The team found that although there are many factors that influence whether an individual will decide to leave their country and where they’ll go, analysing these “push-pull factors” can allow a fairly reliable prediction. To identify these factors, the team studied international news on migration since 2010 alongside development and economic data from World Bank since the 1960s and the last 15 years of migration numbers as sourced from the UNHCR, mapped against logistical factors such as the distance between countries, and cultural factors such as language and colonial links. This data was fed into data models that used supervised machine learning to identify the mathematical relationship between these causational factors and the resulting effects. In doing so, they were able to identify “Push factors” – circumstances that pressure people to leave their home countries, such as unemployment, conflict and violence and “Pull factors” - ideas that attract migrants to a particular nation, including perceived economic opportunity or an existing immigrant community. 

To ensure the software was able to learn and adapt its predictions as fast as real-life situation can change, the team included the ability to add scenarios like a policy change or border closure to see how migration numbers are affected – such as when Hungary closed its border with Croatia in October 2015. Once it understood the relationship between factors, the programme was able to calculate migration numbers for the year ahead in a similar way that an algorithm is able to produce a long-range sales forecast.

The model also had tools added that would enable short-term forecasting. This allows agencies to plan for refugee movements based on a short-term weather forecast, for example, allowing organisations to make decisions about moving resources and staff among the refugee camps they serve.

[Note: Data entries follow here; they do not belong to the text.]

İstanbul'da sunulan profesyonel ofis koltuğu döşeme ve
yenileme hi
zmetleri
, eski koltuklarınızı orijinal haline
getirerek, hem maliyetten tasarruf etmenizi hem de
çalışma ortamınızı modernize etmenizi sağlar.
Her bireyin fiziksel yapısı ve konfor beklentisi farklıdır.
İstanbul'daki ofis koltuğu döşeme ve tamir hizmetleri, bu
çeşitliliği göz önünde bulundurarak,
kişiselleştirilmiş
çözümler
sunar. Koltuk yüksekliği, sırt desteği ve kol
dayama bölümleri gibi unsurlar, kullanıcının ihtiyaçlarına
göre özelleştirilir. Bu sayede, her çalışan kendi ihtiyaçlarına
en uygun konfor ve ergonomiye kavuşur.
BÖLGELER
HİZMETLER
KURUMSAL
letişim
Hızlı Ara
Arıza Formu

Ultimately, this data-based model provides insights into migration that aren’t captured on the ground. By looking at the larger picture, the IBM team can help support aid and help direct it to where it will be most needed. The approach has been welcomed by the NGO community and several collaboration projects are in action to either help serve the refugee community or collect data to improve the model. 

For example, the IBM team is collaborating with the Danish Refugee Council (DRC), to survey Ethiopian refugees on their way out of the country about why they leave to allow the model to better predict the movement of these refugees by understanding which pressures are more important than others, and how exactly these forces interact to make a person leave. 

Novack’s aim is to predict the next refugee crisis before it happens so that better strategies of help, support, providing governments and aid agencies with time to set up safe ways for people to leave their countries before they’re desperate enough to turn to smugglers and human traffickers. 

The IBM solution demonstrated the potential that tech has in helping solve some of the world’s greatest challenges, yet humanitarian organisations often cannot afford to develop such sophisticated software. Explaining the issue, Novack said: “There’s an innovation gap in the humanitarian sector. We have to make sure that the people who want to do the right thing have the tools and the information they need to succeed.” It is therefore vital that innovators from anywhere in the world are empowered and supported to deliver their ideas so that we can help those most in need and nurture global prosperity.